Recentemente inserito dal Ministero nell’elenco dei 20 musei italiani dotati di autonomia speciale, Capodimonte ha da qualche mese un nuovo direttore, il francese Sylvain Bellenger, dal quale ci si aspetta il doveroso rilancio di un sito museale davvero unico nel suo genere. Fanno ben sperare gli ottimi dati di accesso di domenica scorsa, quando con una lettera aperta diffusa a mezzo stampa, il direttore ha invitato napoletani e turisti ad approfittare dell’ingresso gratuito (previsto ogni prima domenica del mese in tutti i musei statali) per passare un’intera giornata al Museo di Capodimonte «tra arte, musica, storia, approfondimenti guidati e sale aperte al pubblico per l’occasione». Ci sono state visite guidate sul tema della natività, interpretazioni della storia del presepe e interventi musicali, tra i quali quelli di un duo di zampognari che hanno riempito le sale della loro potente, evocativa musica.
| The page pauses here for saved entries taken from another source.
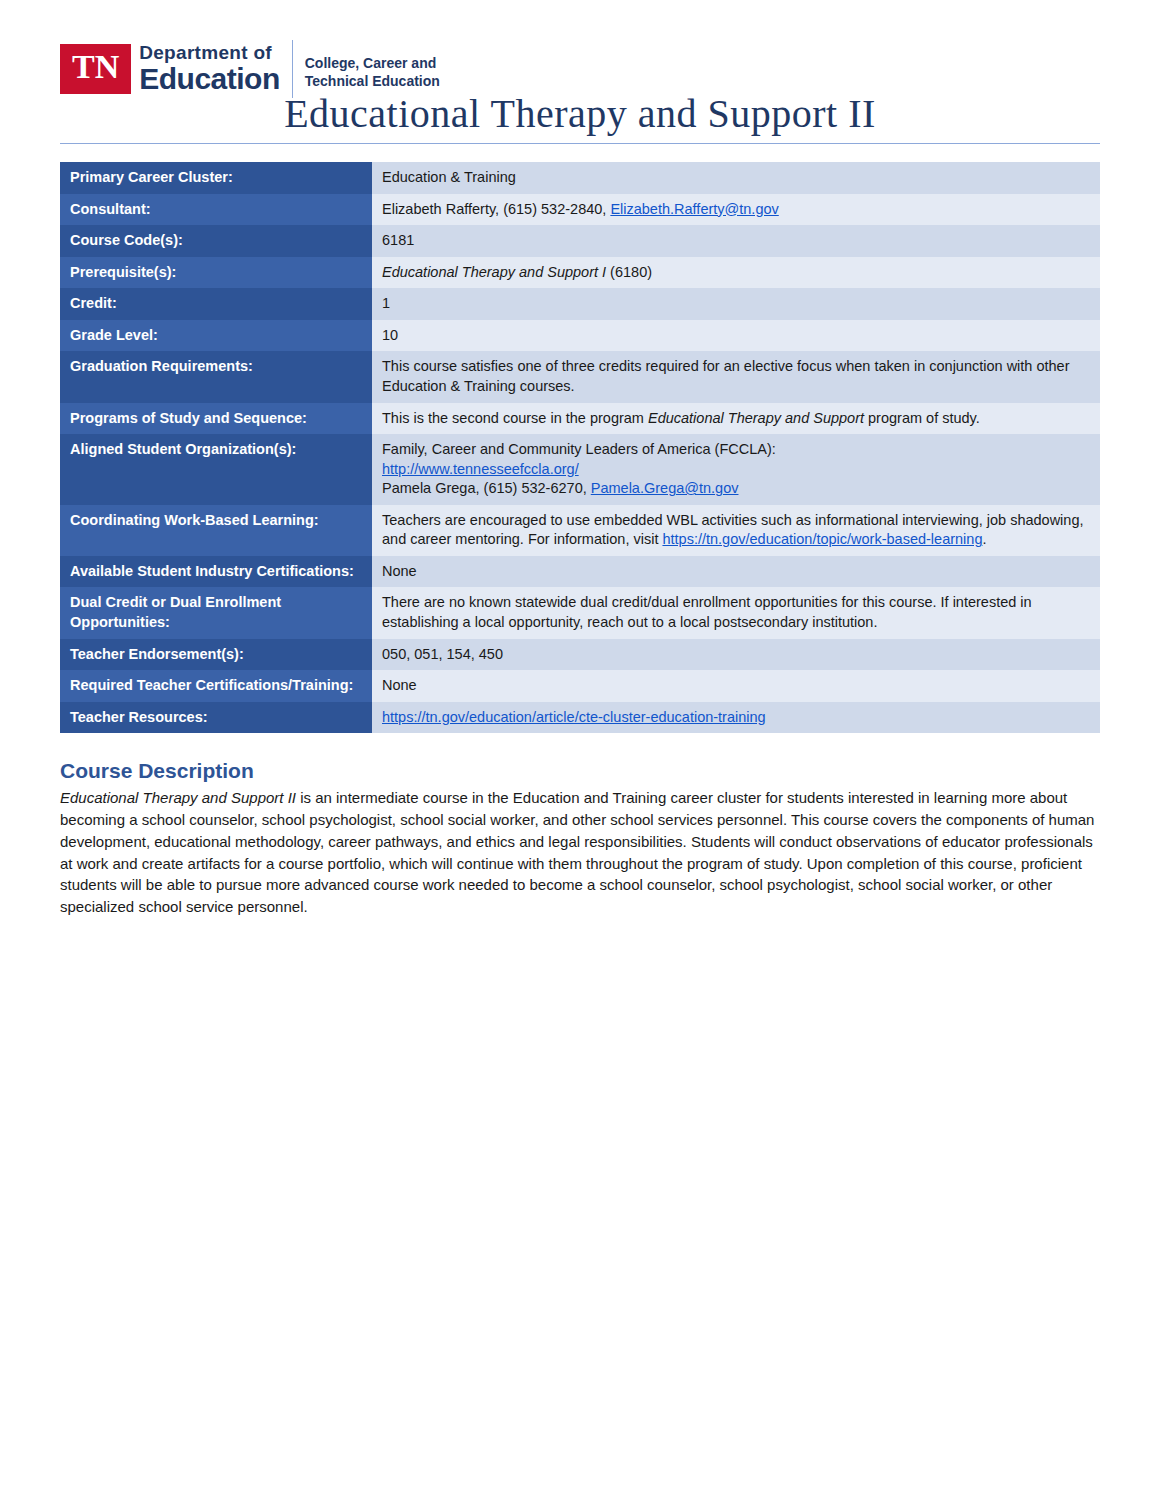TN
Department of
Education
College, Career and
Technical Education
Educational Therapy and Support II
| Primary Career Cluster: | Education & Training |
| Consultant: | Elizabeth Rafferty, (615) 532-2840, Elizabeth.Rafferty@tn.gov |
| Course Code(s): | 6181 |
| Prerequisite(s): | Educational Therapy and Support I (6180) |
| Credit: | 1 |
| Grade Level: | 10 |
| Graduation Requirements: | This course satisfies one of three credits required for an elective focus when taken in conjunction with other Education & Training courses. |
| Programs of Study and Sequence: | This is the second course in the program Educational Therapy and Support program of study. |
| Aligned Student Organization(s): | Family, Career and Community Leaders of America (FCCLA): http://www.tennesseefccla.org/ Pamela Grega, (615) 532-6270, Pamela.Grega@tn.gov |
| Coordinating Work-Based Learning: | Teachers are encouraged to use embedded WBL activities such as informational interviewing, job shadowing, and career mentoring. For information, visit https://tn.gov/education/topic/work-based-learning . |
| Available Student Industry Certifications: | None |
| Dual Credit or Dual Enrollment Opportunities: | There are no known statewide dual credit/dual enrollment opportunities for this course. If interested in establishing a local opportunity, reach out to a local postsecondary institution. |
| Teacher Endorsement(s): | 050, 051, 154, 450 |
| Required Teacher Certifications/Training: | None |
| Teacher Resources: | https://tn.gov/education/article/cte-cluster-education-training |
Course Description
Educational Therapy and Support II is an intermediate course in the Education and Training career cluster for students interested in learning more about becoming a school counselor, school psychologist, school social worker, and other school services personnel. This course covers the components of human development, educational methodology, career pathways, and ethics and legal responsibilities. Students will conduct observations of educator professionals at work and create artifacts for a course portfolio, which will continue with them throughout the program of study. Upon completion of this course, proficient students will be able to pursue more advanced course work needed to become a school counselor, school psychologist, school social worker, or other specialized school service personnel.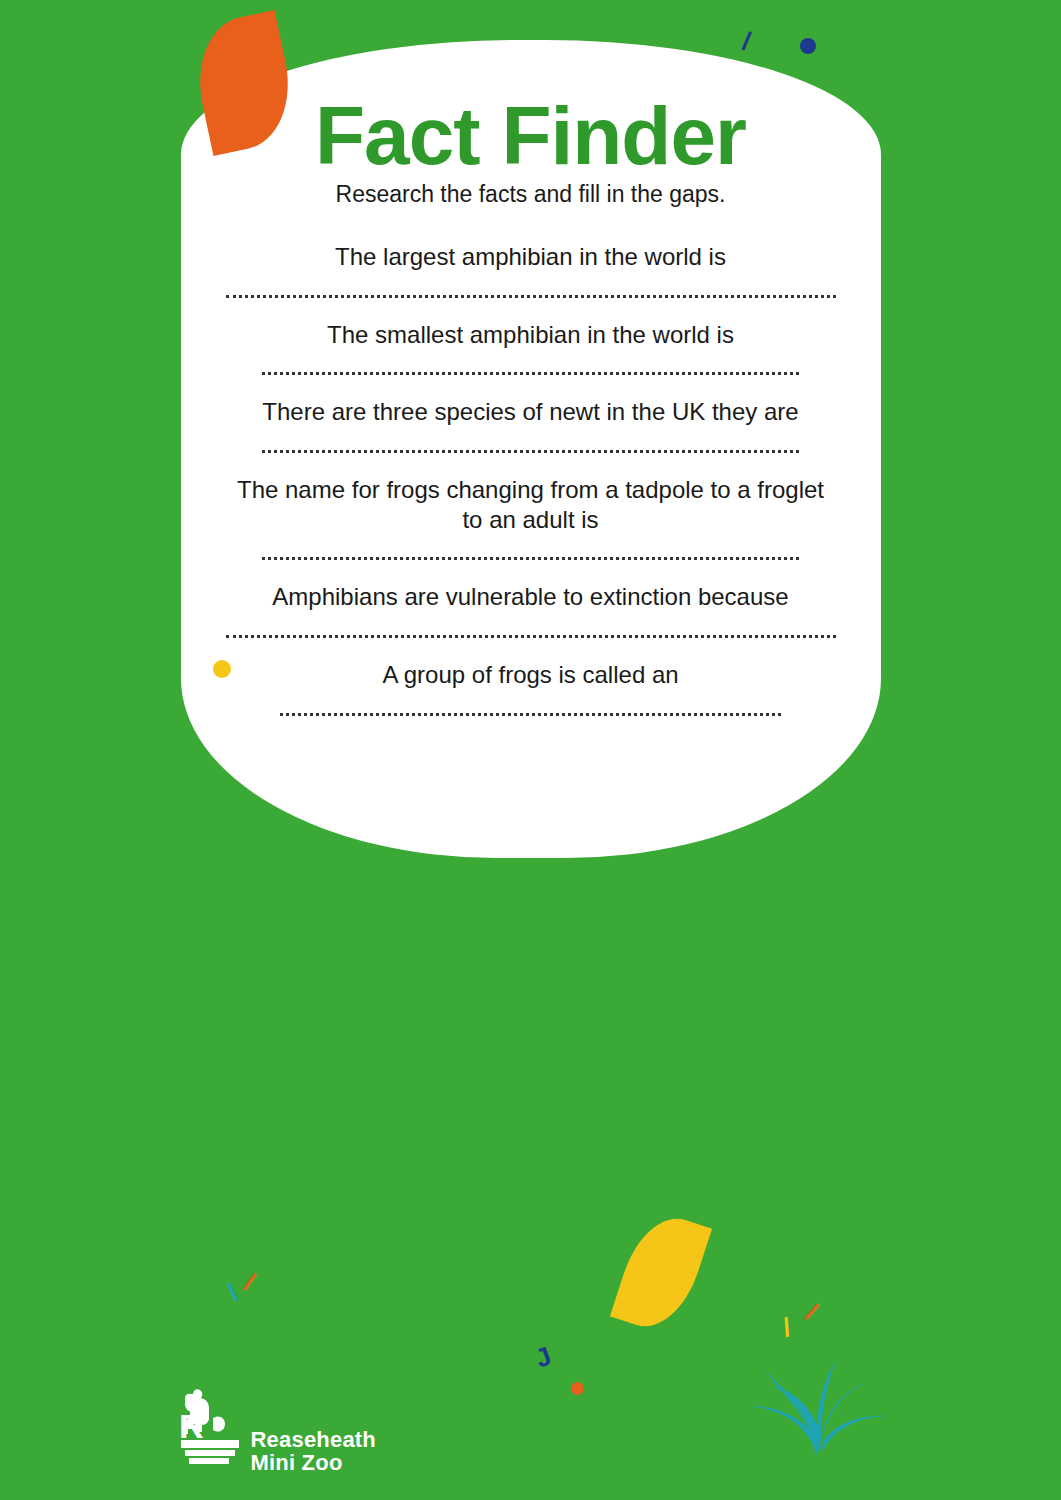/ J / / / /
Fact Finder
Research the facts and fill in the gaps.
The largest amphibian in the world is
The smallest amphibian in the world is
There are three species of newt in the UK they are
The name for frogs changing from a tadpole to a froglet to an adult is
Amphibians are vulnerable to extinction because
A group of frogs is called an
R Reaseheath
Mini Zoo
Ma molto c’è ancora da fare per attrarre i visitatori, per facilitargli l’arrivo, per convincerli a visite non frettolose o dedicate solo ai capolavori più noti: in primo luogo i collegamenti, ma anche adeguati servizi di accoglienza e ristorazione, guide per la visita del parco, iniziative tematiche. Il piccolo assaggio che c’è stato domenica scorsa fa sperare che Capodimonte, la reggia nuova de tata nostro, si rinnovi e si offra ai visitatori come un’esperienza completa e coinvolgente, alla quale le guide turistiche suggeriranno di dedicare l’intera giornata.